Geocomputation with R is for people who want to analyze, visualize and model geographic data with open source software. It is based on R, a statistical programming language that has powerful data processing, visualization, and geospatial capabilities. The book equips you with the knowledge and skills to tackle a wide range of issues manifested in geographic data, including those with scientific, societal, and environmental implications. This book will interest people from many backgrounds, especially Geographic Information Systems (GIS) users interested in applying their domain-specific knowledge in a powerful open source language for data science, and R users interested in extending their skills to handle spatial data.
The book is divided into three parts: (I) Foundations, aimed at getting you up-to-speed with geographic data in R, (II) extensions, which covers advanced techniques, and (III) applications to real-world problems. The chapters cover progressively more advanced topics, with early chapters providing strong foundations on which the later chapters build. Part I describes the nature of spatial datasets in R and methods for manipulating them. It also covers geographic data import/export and transforming coordinate reference systems. Part II represents methods that build on these foundations. It covers advanced map making (including web mapping), "bridges" to GIS, sharing reproducible code, and how to do cross-validation in the presence of spatial autocorrelation. Part III applies the knowledge gained to tackle real-world problems, including representing and modeling transport systems, finding optimal locations for stores or services, and ecological modeling. Exercises at the end of each chapter give you the skills needed to tackle a range of geospatial problems. Solutions for each chapter and supplementary materials providing extended examples are available at https: //geocompr.github.io/geocompkg/articles/.
Dr. Robin Lovelace is a University Academic Fellow at the University of Leeds, where he has taught R for geographic research over many years, with a focus on transport systems. Dr. Jakub Nowosad is an Assistant Professor in the Department of Geoinformation at the Adam Mickiewicz University in Poznan, where his focus is on the analysis of large datasets to understand environmental processes. Dr. Jannes Muenchow is a Postdoctoral Researcher in the GIScience Department at the University of Jena, where he develops and teaches a range of geographic methods, with a focus on ecological modeling, statistical geocomputing, and predictive mapping. All three are active developers and work on a number of R packages, including stplanr, sabre, and RQGIS.

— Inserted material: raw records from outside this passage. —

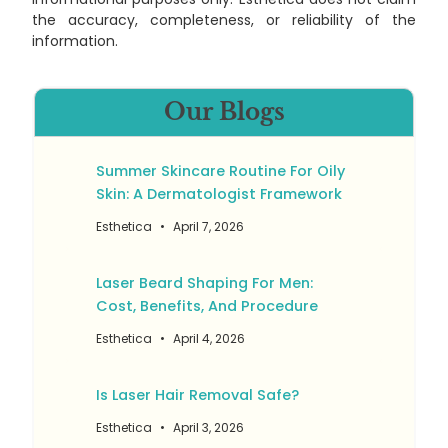
the accuracy, completeness, or reliability of the
information.
Our Blogs
Summer Skincare Routine For Oily
Skin: A Dermatologist Framework
Esthetica
April 7, 2026
Laser Beard Shaping For Men:
Cost, Benefits, And Procedure
Esthetica
April 4, 2026
Is Laser Hair Removal Safe?
Esthetica
April 3, 2026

Right now this is probably the frontier when it comes to automated spatial tasks and visualisation in R. The reason I make this claim is, inter alia, because it is fully relying on Haldey Wickham's tidyverse principles, and it is using the new sf-class of spatial objects in R (mostly developed by Edzer Pebesma) instead of the older and much clumsier sp class. Make sure to check out the free online version of the book (plus exercises and additional material): https://geocompr.github.io/.

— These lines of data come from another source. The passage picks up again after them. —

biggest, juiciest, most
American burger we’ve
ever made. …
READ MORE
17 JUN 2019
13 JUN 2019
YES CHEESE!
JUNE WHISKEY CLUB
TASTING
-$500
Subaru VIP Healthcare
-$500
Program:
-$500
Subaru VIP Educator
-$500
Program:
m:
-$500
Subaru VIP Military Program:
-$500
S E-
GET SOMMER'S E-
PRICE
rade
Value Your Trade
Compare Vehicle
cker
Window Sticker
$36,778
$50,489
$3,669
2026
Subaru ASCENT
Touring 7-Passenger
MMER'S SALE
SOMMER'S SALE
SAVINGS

Geocomputation with R is an invaluable resource for anyone who wants to learn spatial analysis techniques with R. The book is written in a very approachable manner that is sure to satisfy R beginners, but provides best practices, examples, online resources, and further applications/extensions which allow more advanced users to delve deeper. From working with spatial datasets, to formatting maps, to creating interactive/animated visuals, Geocomputation with R provides a solid foundation on which to build up spatial analysis and presentation skills. As a fairly new R user who previously only used GIS for spatial analysis, I can credit this book with making the switch to a (nearly) fully R workflow much simpler than it could have been. Highly recommended!
Bit too much word salad and there are definitely sections of the book that could be skipped (by the authors own admission, but he calls these people that do this 'impatient'). Anyway, overall it covers what it needs to, and was sufficient for my uses.